Barnham solar park given green light

A solar park, similar to the one, pictured, is set for Barnham
A solar park, similar to the one, pictured, is set for Barnham

A BARNHAM solar farm approved on Wednesday could generate enough electricity to power 350 homes a year for the next three decades (February 24).

Arun District Council’s development control committee approved plans for the one megawatt facility at Barnham Court farm.

Despite concerns over construction traffic, councillors felt the low-lying site was ideal for the eco-friendly scheme.

“There are environmental benefits,” said Independent councillor Jim Brooks.

“We do need to support solar energy where it is appropriate. This seems a good site for this in a dip.

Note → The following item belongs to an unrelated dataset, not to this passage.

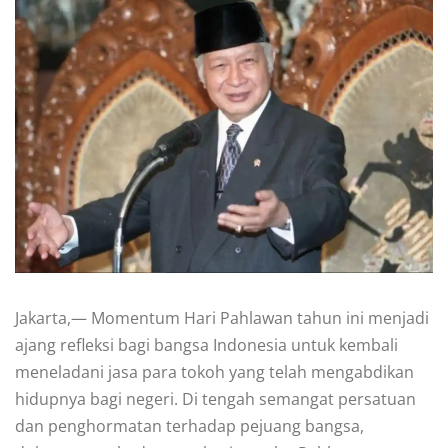
Jakarta,— Momentum Hari Pahlawan tahun ini menjadi
ajang refleksi bagi bangsa Indonesia untuk kembali
meneladani jasa para tokoh yang telah mengabdikan
hidupnya bagi negeri. Di tengah semangat persatuan
dan penghormatan terhadap pejuang bangsa,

“I would much rather see a solar farm there than polytunnels or residential development.”

The BNRG Renewables plans attracted objection from Barnham Parish Council and 16 letters of objection.

The parish argued a transport plan for construction traffic and long-term running of the site was ‘inadequate’, with the proposed routing along part of a public footpath.

“The council also doesn’t believe that a solar farm is the right long-term use for this land,” a report to the committee added.

Barnham councillor Keith Ballard also could not support the project.

He said: “Apart from it being in the wrong place for, I believe, access, I am getting concerned by the amount of solar panel farms we have got in this area. If we get any more we wouldn’t have any farm fields. I can’t support this application.”

Agent for BNRG, Gulya Isyanova, said the site was ‘well-screened’ and the land was of low agricultural value.

She said she was aware of the parish’s concerns but noted they were primarily related to the construction period.

The majority of the committee, who attended a site visit, agreed the land was suitable.

Cabinet member for planning and infrastructure Ricky Bower said: “This is a useful use of this particular site which I agree with the speaker, can probably not be used for any other meaningful agricultural purpose.”

Councillor Paul Wells was assured by council officers the site would not be designated as brownfield land once the farm was constructed.

The farm will take three to four months to build, with a lifespan of up to 30 years once in place.